Distinguishing Photodegradation Pathways of Organic Semiconductors on ITO and Ag Electrode Contacts using IR Reflectance-Absorbance Spectroscopy with Multivariate Analysis

Abstract

Although many efforts to study photodegradation of organic semiconductor (OSC) thin films have been reported, few consider the effect of substrate material on degradation pathways. Given the many electrode contacts available, elucidation of the contributions of substrate material to OSC degradation is essential to facilitate the design of more durable devices. Here, we investigate the effect of substrate material on photodegradation of a model organic semiconductor, 4,7-bis(9,9-dimethyl-9H-fluoren-2-yl)benzo[c][1,2,5]thiadiazole (FBTF), an oligomer of the widely used OSC polymer poly(9,9-dioctylfluorene-alt-benzothiadiazole) (F8BT), by monitoring spectral changes in FTIR spectra coupled with chemometric analysis. While the identified degradation products are similar on both substrates, the differences suggest substrate-dependent degradation pathways.

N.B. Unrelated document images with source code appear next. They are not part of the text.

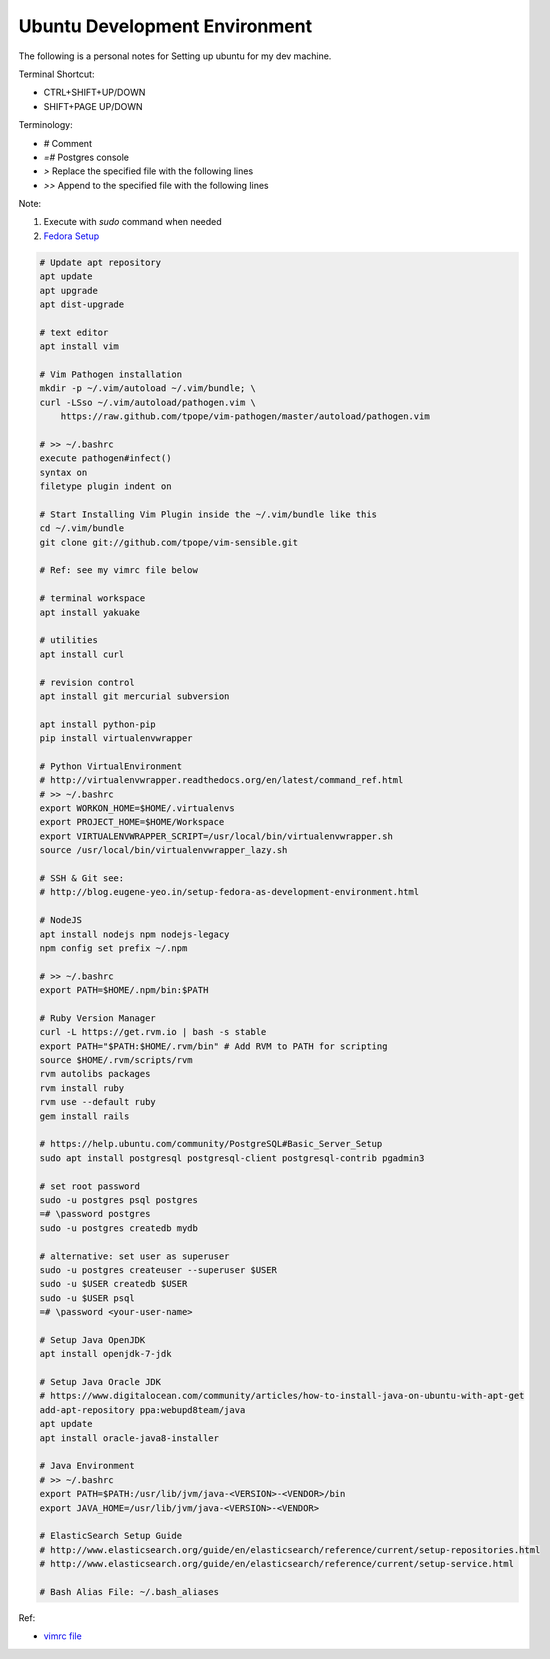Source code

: Ubuntu Development Environment
==============================

The following is a personal notes for Setting up ubuntu for my dev machine.

Terminal Shortcut:

* CTRL+SHIFT+UP/DOWN
* SHIFT+PAGE UP/DOWN

Terminology:

* `#` Comment
* `=#` Postgres console
* `>` Replace the specified file with the following lines
* `>>` Append to the specified file with the following lines

Note: 

#. Execute with `sudo` command when needed
#. `Fedora Setup`_

.. code-block:: bash

    # Update apt repository
    apt update
    apt upgrade
    apt dist-upgrade

    # text editor
    apt install vim

    # Vim Pathogen installation
    mkdir -p ~/.vim/autoload ~/.vim/bundle; \
    curl -LSso ~/.vim/autoload/pathogen.vim \
        https://raw.github.com/tpope/vim-pathogen/master/autoload/pathogen.vim

    # >> ~/.bashrc
    execute pathogen#infect()
    syntax on
    filetype plugin indent on

    # Start Installing Vim Plugin inside the ~/.vim/bundle like this
    cd ~/.vim/bundle
    git clone git://github.com/tpope/vim-sensible.git

    # Ref: see my vimrc file below

    # terminal workspace
    apt install yakuake

    # utilities
    apt install curl

    # revision control
    apt install git mercurial subversion

    apt install python-pip
    pip install virtualenvwrapper

    # Python VirtualEnvironment 
    # http://virtualenvwrapper.readthedocs.org/en/latest/command_ref.html
    # >> ~/.bashrc
    export WORKON_HOME=$HOME/.virtualenvs
    export PROJECT_HOME=$HOME/Workspace
    export VIRTUALENVWRAPPER_SCRIPT=/usr/local/bin/virtualenvwrapper.sh
    source /usr/local/bin/virtualenvwrapper_lazy.sh

    # SSH & Git see: 
    # http://blog.eugene-yeo.in/setup-fedora-as-development-environment.html

    # NodeJS
    apt install nodejs npm nodejs-legacy
    npm config set prefix ~/.npm

    # >> ~/.bashrc
    export PATH=$HOME/.npm/bin:$PATH 

    # Ruby Version Manager
    curl -L https://get.rvm.io | bash -s stable
    export PATH="$PATH:$HOME/.rvm/bin" # Add RVM to PATH for scripting
    source $HOME/.rvm/scripts/rvm
    rvm autolibs packages
    rvm install ruby
    rvm use --default ruby
    gem install rails

    # https://help.ubuntu.com/community/PostgreSQL#Basic_Server_Setup
    sudo apt install postgresql postgresql-client postgresql-contrib pgadmin3

    # set root password
    sudo -u postgres psql postgres
    =# \password postgres
    sudo -u postgres createdb mydb

    # alternative: set user as superuser
    sudo -u postgres createuser --superuser $USER
    sudo -u $USER createdb $USER
    sudo -u $USER psql
    =# \password <your-user-name>

    # Setup Java OpenJDK
    apt install openjdk-7-jdk

    # Setup Java Oracle JDK 
    # https://www.digitalocean.com/community/articles/how-to-install-java-on-ubuntu-with-apt-get
    add-apt-repository ppa:webupd8team/java
    apt update
    apt install oracle-java8-installer
    
    # Java Environment
    # >> ~/.bashrc
    export PATH=$PATH:/usr/lib/jvm/java-<VERSION>-<VENDOR>/bin
    export JAVA_HOME=/usr/lib/jvm/java-<VERSION>-<VENDOR>

    # ElasticSearch Setup Guide
    # http://www.elasticsearch.org/guide/en/elasticsearch/reference/current/setup-repositories.html
    # http://www.elasticsearch.org/guide/en/elasticsearch/reference/current/setup-service.html

    # Bash Alias File: ~/.bash_aliases

Ref:

* `vimrc file`_

.. _Fedora Setup: /setup-fedora-as-development-environment.html
.. _vimrc file: /my-vimrc.html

Along with the expected polyfluorene ketonic degradation products, strong spectral evidence of anhydride formation implies that a previously unreported interchain coupling mechanism is also present. Additionally, new bands in the 2100-2200 cm-1 region observed in spectra from films on Ag are suggestive of ring opening and rearrangement in the benzothiadiazole unit only on the metallic substrate. Although spectra on different substrates appear visually identical during early-stage degradation, principal component analysis (PCA) and linear discriminant analysis (LDA) reveal differences based on substrate type and degradation extent. This work demonstrates the utility of data-driven, vibrational spectroscopy coupled with chemometric methods for the characterization of OSC degradation and the potential for such approaches as diagnostic tools in operando devices.